TEXT BLOCK ::
Ultimately, shareholders should all decide what they are comfortable with, but long-term shareholders should realize that what Prem is doing isn't really any different than what Buffett is doing by donating significant shares to the Gates Foundation and his children's charitable trusts, as well as the intention to add Howard Buffett to the board of Berkshire.

 

The Watsa family's only duty as stewards of the "63 Foundation" is really to safeguard the culture of Fairfax, not unlike the Gates Foundation and Buffett's children's trusts.  None of the Watsa family will ever hold managerial or officer positions.  There are also measures and safeguards in place in the "63 Foundation" to ensure that Fairfax cannot become another family-run dynasty. 

 

While Buffett is doing all of this towards the end of his tenure, Prem and Fairfax still have another 20 years to go at least.  But Prem wanted to take care of these issues early before they became a problem, including the erosion of the multiple-voting shares if they continued to issue shares in acquisitions.

REQUIREMENT :: Please resume the passage on Fairfax and its 63 Foundation, picking up after its final sentence. The records have no connection to the passage on Fairfax and its 63 Foundation.

INFORMATION SHOWN ::
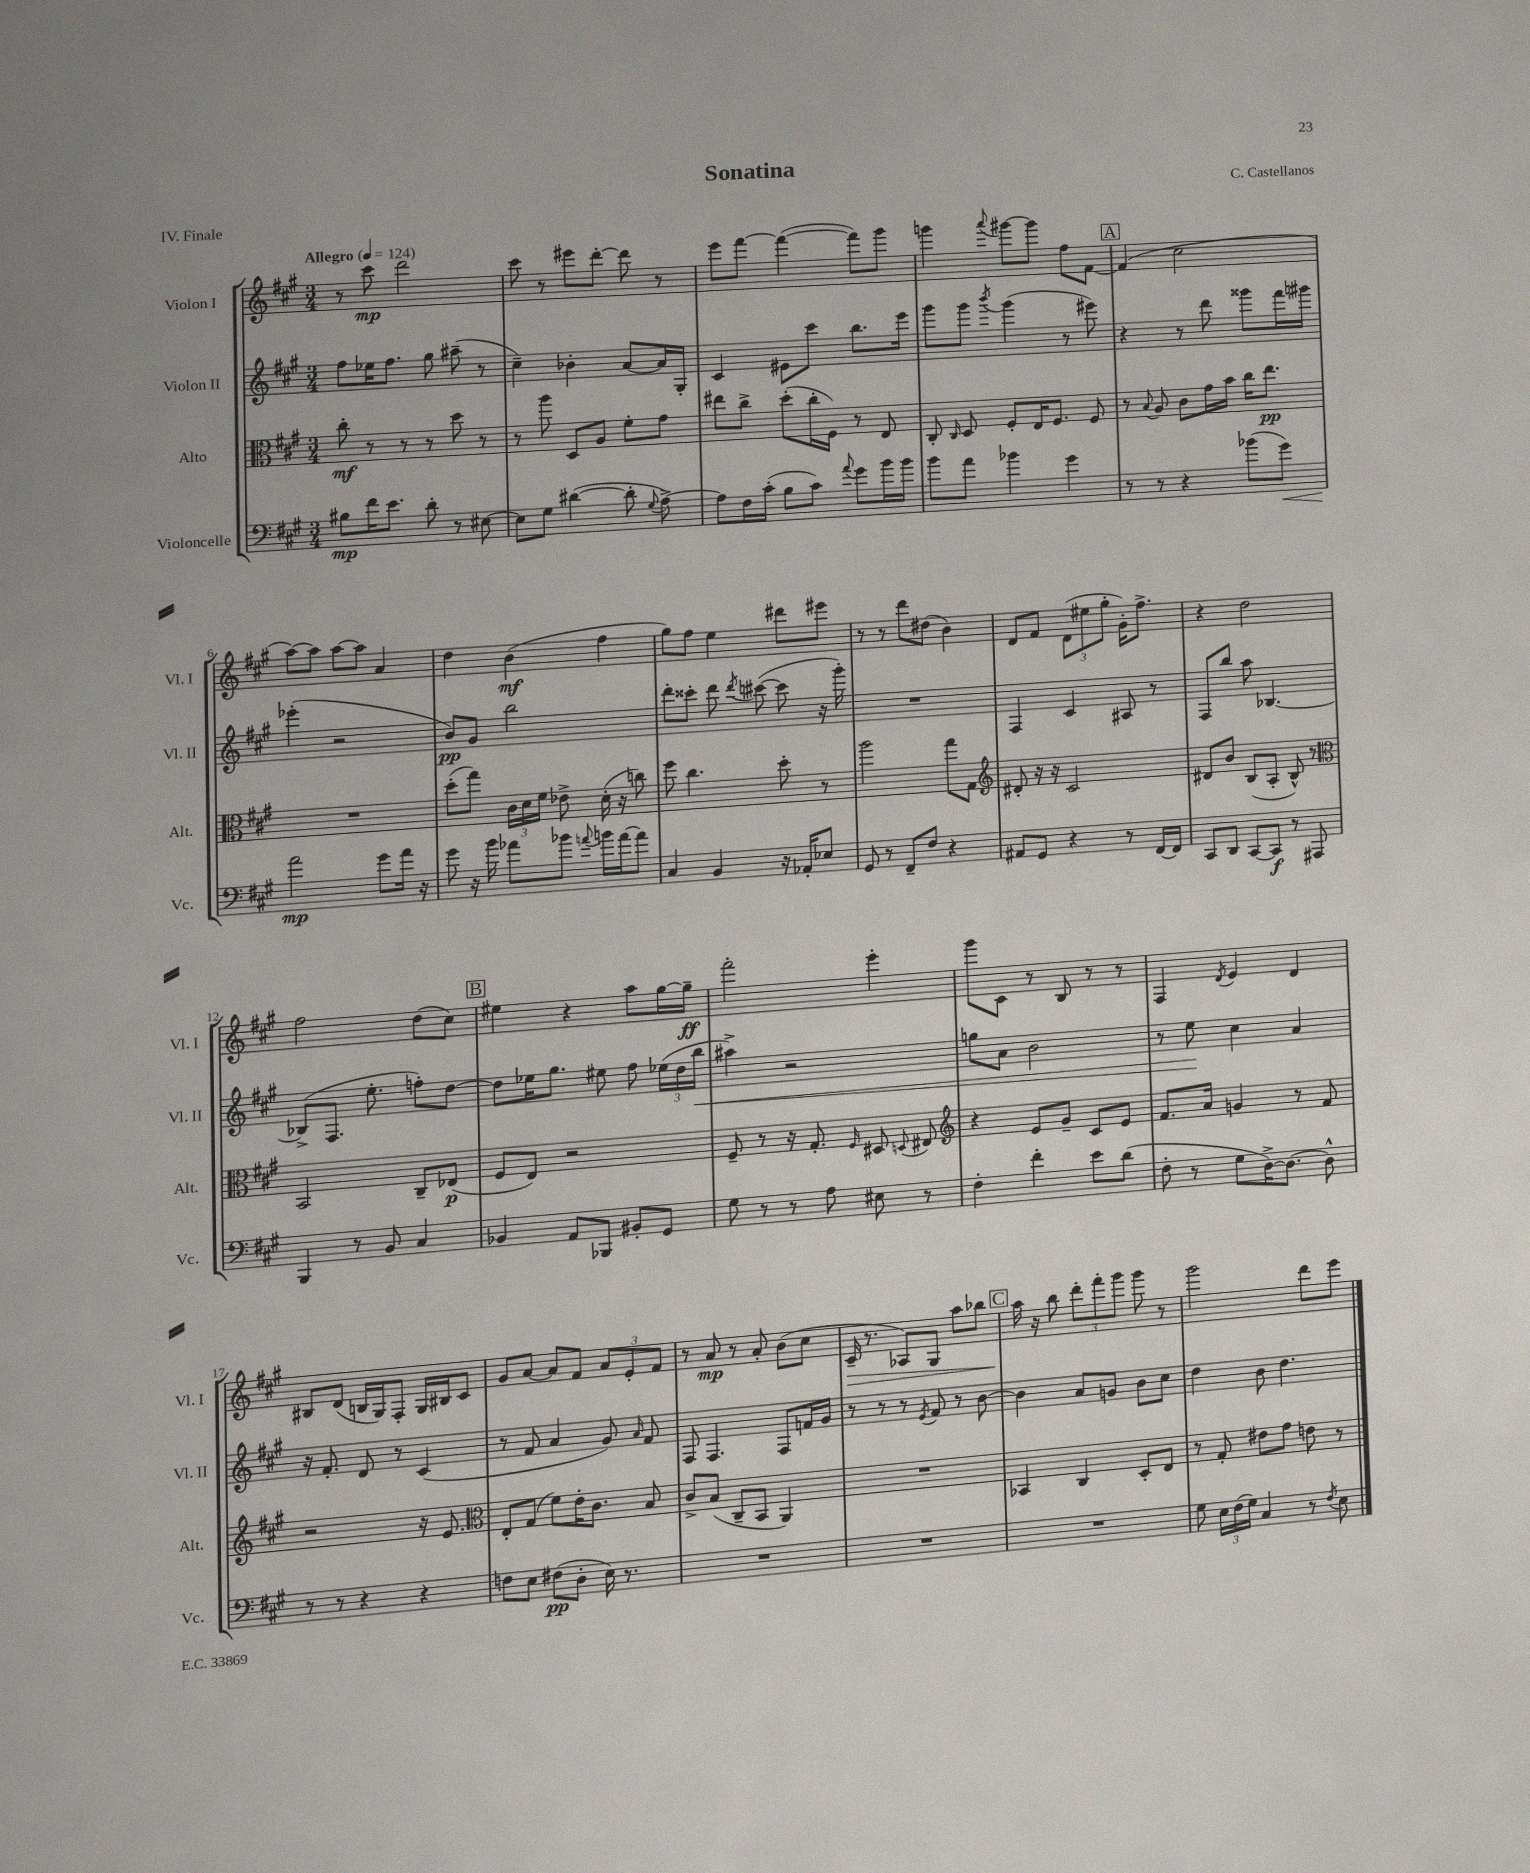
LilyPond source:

\header { title = "Sonatina" composer = "C. Castellanos" piece = "IV. Finale" }
<<
\new StaffGroup <<
\new Staff = "s0" \with { instrumentName = "Violon I" shortInstrumentName = "Vl. I" } {
    \clef treble \key a \major \numericTimeSignature \time 3/4 \tempo "Allegro" 4 = 124
    \autoBeamOff r8 cis'''8\mp d'''2 |
    cis'''8 r8 eis'''8[ d'''8]~-. d'''8 r8 |
    e'''8[ fis'''8]~ fis'''4~( fis'''8[) gis'''8] |
    g'''4 \appoggiatura { a'''8 } gis'''8[~ gis'''8] fis''8[ fis'8]~ |
    \mark \markup { \box "A" } fis'4( cis''2 |
    a''8[~) a''8] a''8[~ a''8] a'4 |
    d''4 b'4\mf( fis''4 |
    gis''8[) fis''8] e''4 dis'''8[ eis'''8] |
    r8 r8 d'''8[ dis''8]( b'4) |
    d'8[ fis'8] \tuplet 3/2 { d'8[( eis''8 gis''8]-. } gis'16[-.) fis''8.]-> |
    r4 d''2 |
    fis''2 d''8[( cis''8]) |
    \mark \markup { \box "B" } eis''4 r4 a''8[ gis''16~ gis''16]--\ff |
    fis'''2-. e'''4-. |
    gis'''8[ cis'8] r8 b8 r8 r8 |
    fis4 \acciaccatura { d'8 } e'4 d'4 |
    bis8[ d'8]( b16[ gis16) fis8]-. gis16[ bis16 cis'8] |
    gis'8[ a'8]~ a'8[ fis'8] \tuplet 3/2 { a'8[ e'8-. fis'8] } |
    r8 a'8\mp r8 a'8-. b'8[( cis''8] |
    cis'16--\> r8. aes8[) gis8] a''8[ bes''8] |
    \mark \markup { \box "C" } a''16\! r16 b''8 \tuplet 3/2 { d'''8[-. fis'''8-. gis'''8] } gis'''8 r8 |
    gis'''2 d'''8[ e'''8] \bar "|." |
}
\new Staff = "s1" \with { instrumentName = "Violon II" shortInstrumentName = "Vl. II" } {
    \clef treble \key a \major \numericTimeSignature \time 3/4
    \autoBeamOff fis''8[ ees''16 fis''8.] gis''8 ais''8--( r8 |
    cis''4--) bes'4-. a'8[~ a'16 gis16]-. |
    cis'4 eis'8[ cis'''8] b''8.[ e'''16] |
    gis'''8[ gis'''8] \acciaccatura { b'''8 } gis'''4( r8 eis'''8) |
    \mark \markup { \box "A" } r4 r8 d'''8 gisis'''8[ fis'''16 gis'''16] |
    ees'''4-.( r2 |
    b'8[\pp) gis'8] b''2 |
    d'''8[-. cisis'''8]-. d'''8 \acciaccatura { d'''8 } cis'''8~( cis'''8 r16 gis'''16-.) |
    R2. |
    fis4 cis'4 ais8 r8 |
    fis8[ b''8] a''8 bes4.~ |
    bes8[->( fis8.] e''8.-. f''8[-.) d''8]~ |
    \mark \markup { \box "B" } d''8[ ees''16 gis''8.] eis''8 fis''8 \tuplet 3/2 { ees''16[( d''16 b''16]\< } |
    ais''4->) r2 |
    g''8[ a'8] b'2 |
    r8 e''8\! cis''4 a'4 |
    r16 fis'8.-. d'8 r8 cis'4( |
    r8 fis'8 a'4 gis'8) \grace { a'16 } fis'8 |
    fis8 fis4. fis8[ f'16 gis'16] |
    r8 r8 r8 \acciaccatura { e'8 } fis'8 r8 b'8~ |
    \mark \markup { \box "C" } b'4 a'8[ g'8] b'8[ cis''8] |
    d''4 b'8 d''4. \bar "|." |
}
\new Staff = "s2" \with { instrumentName = "Alto" shortInstrumentName = "Alt." } {
    \clef alto \key a \major \numericTimeSignature \time 3/4
    \autoBeamOff cis''8-.\mf r8 r8 r8 d''8 r8 |
    r8 a''8 d8[ a8] fis'8[-. gis'8] |
    eis''8[ cis''8]-> d''8[-.( cis''16-. fis16]) r8 e8 |
    cis8-. \grace { cis16 } d8 fis8[-. e16 fis8.] fis8 |
    \mark \markup { \box "A" } r8 \appoggiatura { b8 } a8 cis'8[ gis'16 b'16] cis''16[ e''8.]\pp |
    R2. |
    d''8[-.( gis''8]) \tuplet 3/2 { cis'16[ d'16 fis'16] } ees'8-> d'16-.( r16 c''8) |
    fis''8 cis''4. d''8-. r8 |
    a''2 gis''8[ gis8] |
    \clef treble dis'8-. r16 r16 cis'2 |
    dis'8[ b'8] b8[( a8]-. b8-^) r8 |
    \clef alto b,2 cis8[-- ees8]\p( |
    \mark \markup { \box "B" } fis8[ e8]) r2 |
    fis8-- r8 r16 gis8.-. \grace { fis16 } dis8 \appoggiatura { d8 } eis8 |
    \clef treble r4 e'8[ gis'8]-- cis'8[ e'8] |
    fis'8.[ a'16] g'4 r8 fis'8 |
    r2 r16 e'8. |
    \clef alto e8[-. gis8]( fis'8[) e'16-. cis'8.] b8 |
    cis'8[-> b8]( cis8[-- b,8] a,4) |
    R2. |
    \mark \markup { \box "C" } bes,4 cis4 d8[-. e8] |
    r8 gis8-. eis'8[ gis'8] e'8 r8 \bar "|." |
}
\new Staff = "s3" \with { instrumentName = "Violoncelle" shortInstrumentName = "Vc." } {
    \clef bass \key a \major \numericTimeSignature \time 3/4
    \autoBeamOff bis8[\mp fis'16 e'8.] d'8-. r8 eis8~ |
    eis8[ gis8] dis'4~( dis'8-. \appoggiatura { gis8 } a8~->) |
    a8[ fis16 cis'16]-.( b8[ cis'8]) \appoggiatura { a'8 } gis'8[ b'16 b'16] |
    b'8[ a'8] bes'4 gis'4 |
    \mark \markup { \box "A" } r8 r8 r4 bes'8[( gis'8]\<) |
    a'2\mp\! gis'8[ a'16] r16 |
    gis'8 r16 b'16 aes'8[ bes'8] \appoggiatura { a'8 } b'16[ a'16~ a'8] |
    cis4 b,4 r16 aes,16[-. ees8] |
    gis,8 r8 fis,8[-- fis8] r4 |
    ais,8[ gis,8] r4 r8 fis,16[~ fis,16] |
    cis,8[ d,8] cis,8[~ cis,8]\f r8 ais,,8 |
    b,,4 r8 b,8 cis4 |
    \mark \markup { \box "B" } bes,4 a,8[ bes,,8] bis,8[-. gis,8] |
    gis8 r8 r8 a8 eis8 r8 |
    fis4-. fis'4-. e'8[ d'8]( |
    fis8-. r8 gis8[ d16~->) d8.]~ d8-^ |
    r8 r8 r4 r4 |
    f8[ e8] fis8[\pp( d8]-. e16) r8. |
    R2. |
    R2. |
    \mark \markup { \box "C" } R2. |
    gis8 \tuplet 3/2 { e16[ fis16( gis16]) } cis4 r8 \acciaccatura { fis8 } e8 \bar "|." |
}
>>
>>
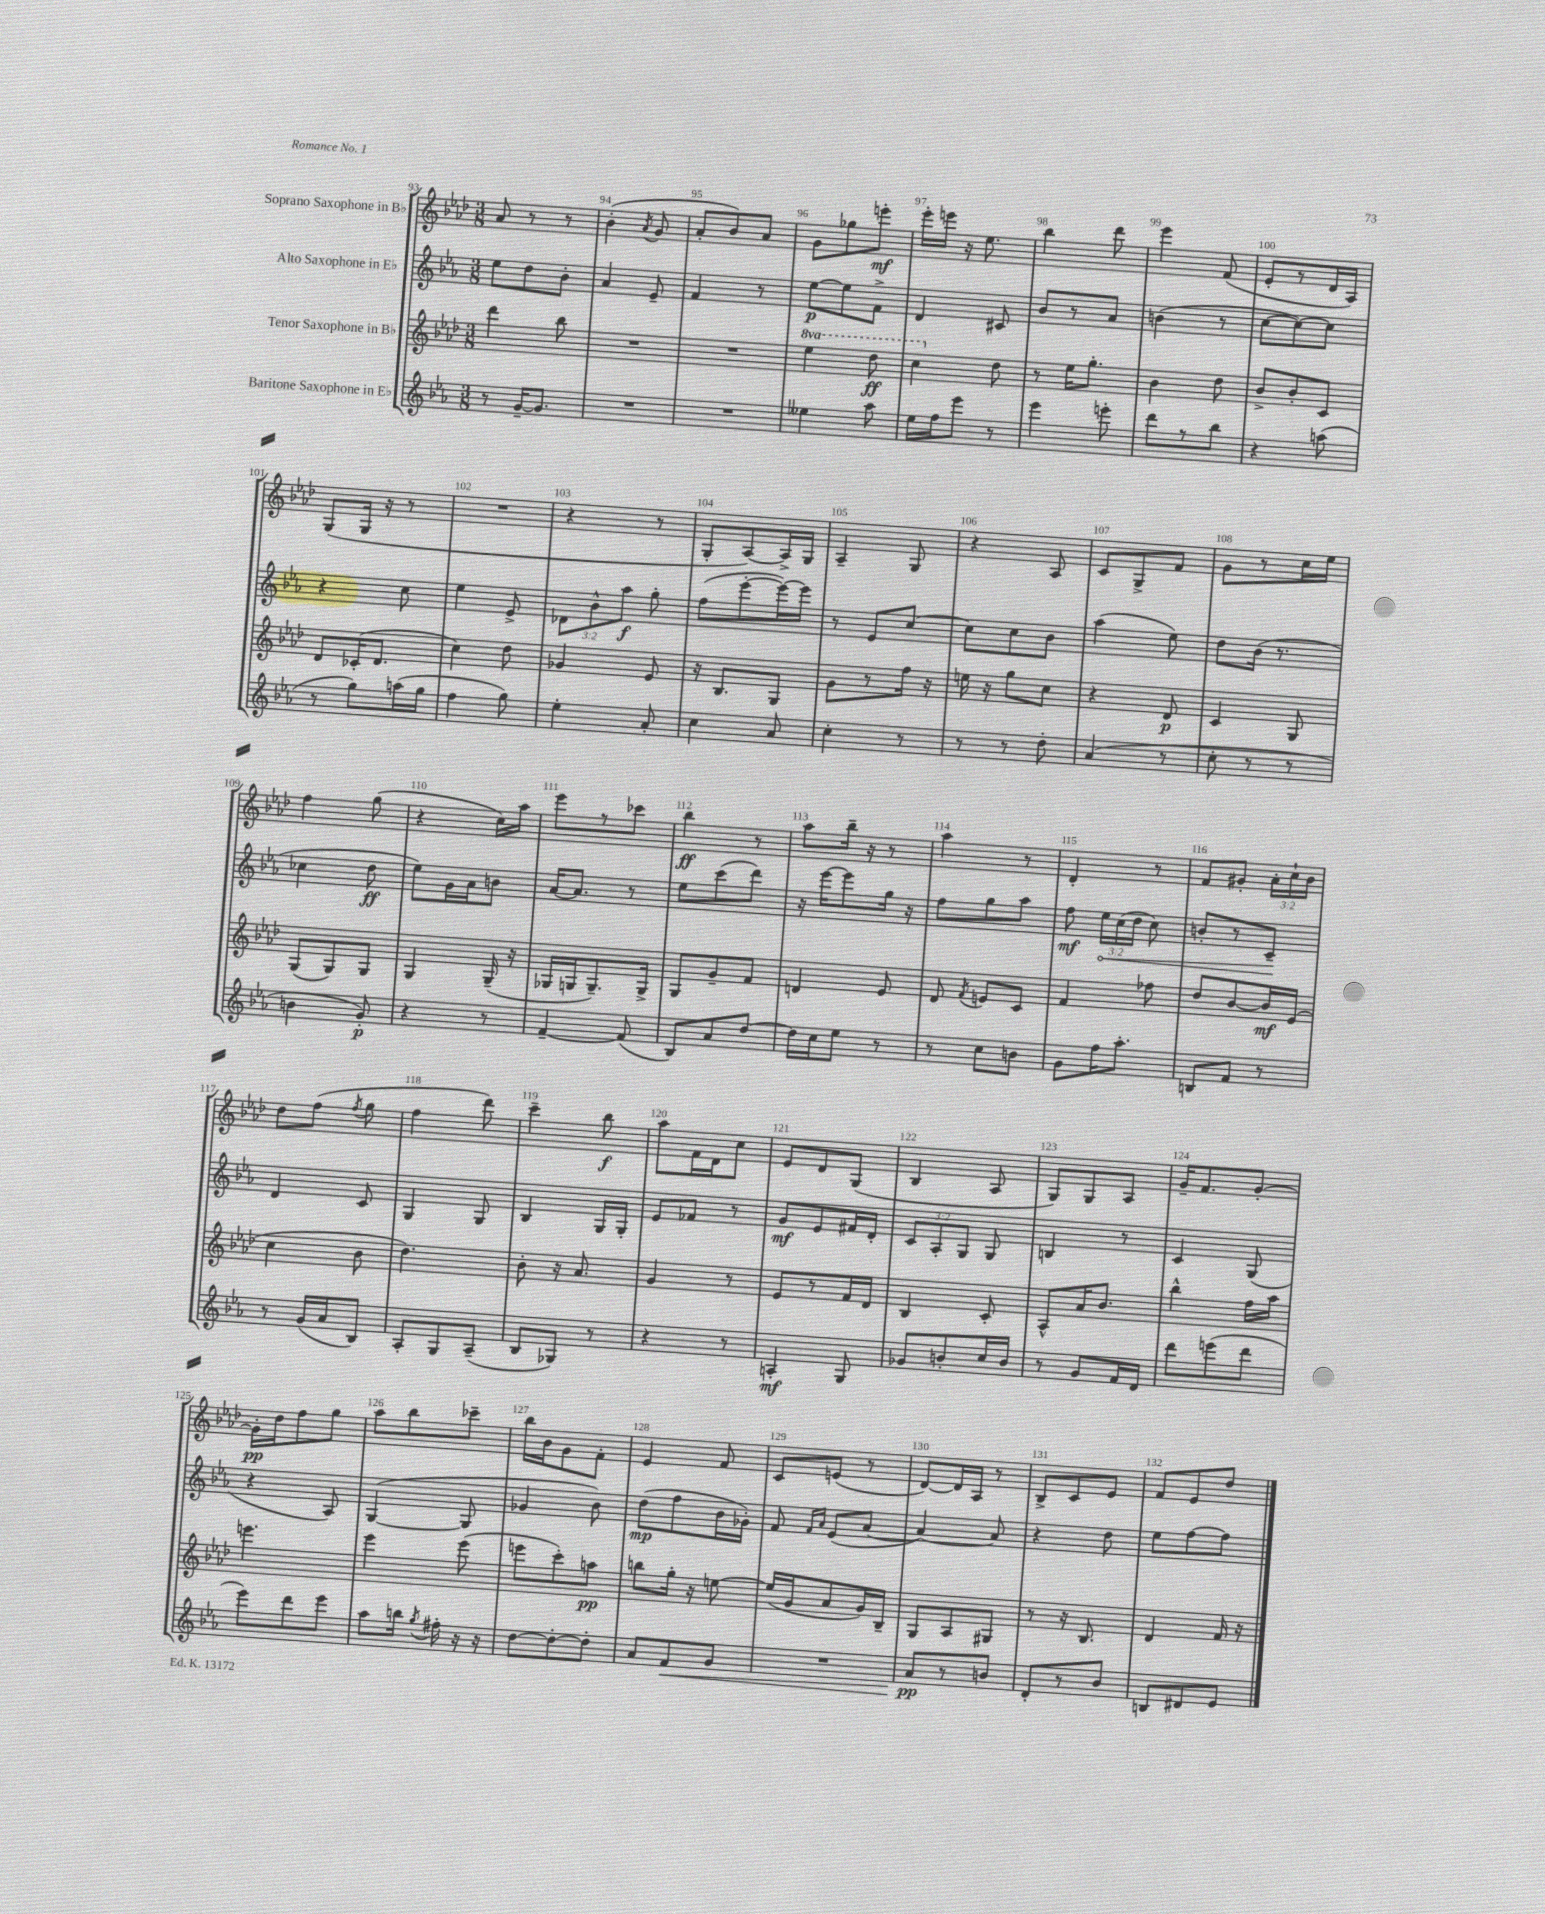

ANSWER TO THIS PROBLEM ::
 

Another thing I would recommend that shareholders do, is to get to know the Watsa family.  You have the opportunity at the AGM every year.  The children are as courteous and humble as their parents...so fortunately, the apples did not fall far from the trees! 

 

Again, please vote your shares as your conscience dictates, just be aware that the measures in place will safeguard Fairfax's culture, like Berkshire's, well after Prem and Buffett are gone.  Cheers!

 

 

 

Sanjeev---with the utmost respect---I cannot agree with your statement. I too am a very long time shareholder of Fairfax (initial shares bought in the mid 1990's). I stayed with the company through its darkest days and added to my aggregate shareholding throughout. Yes---my patience has been greatly rewarded. All the more reason why it pains me greatly to have to vote "No" against the Proposal at hand.

 

My concerns with the Proposal are best described on page 20 of the Management Proxy Circular that was sent to shareholders. The two issues outlined on that page are as follows:

 

1) The Amendment may prolong the period of time during which Sixty Two can exercise a controlling influence on most corporate matters; and

 

2) The Amendment may have an anti-takeover effect.

 

Detailed comments are provided for each of these items in the Circular.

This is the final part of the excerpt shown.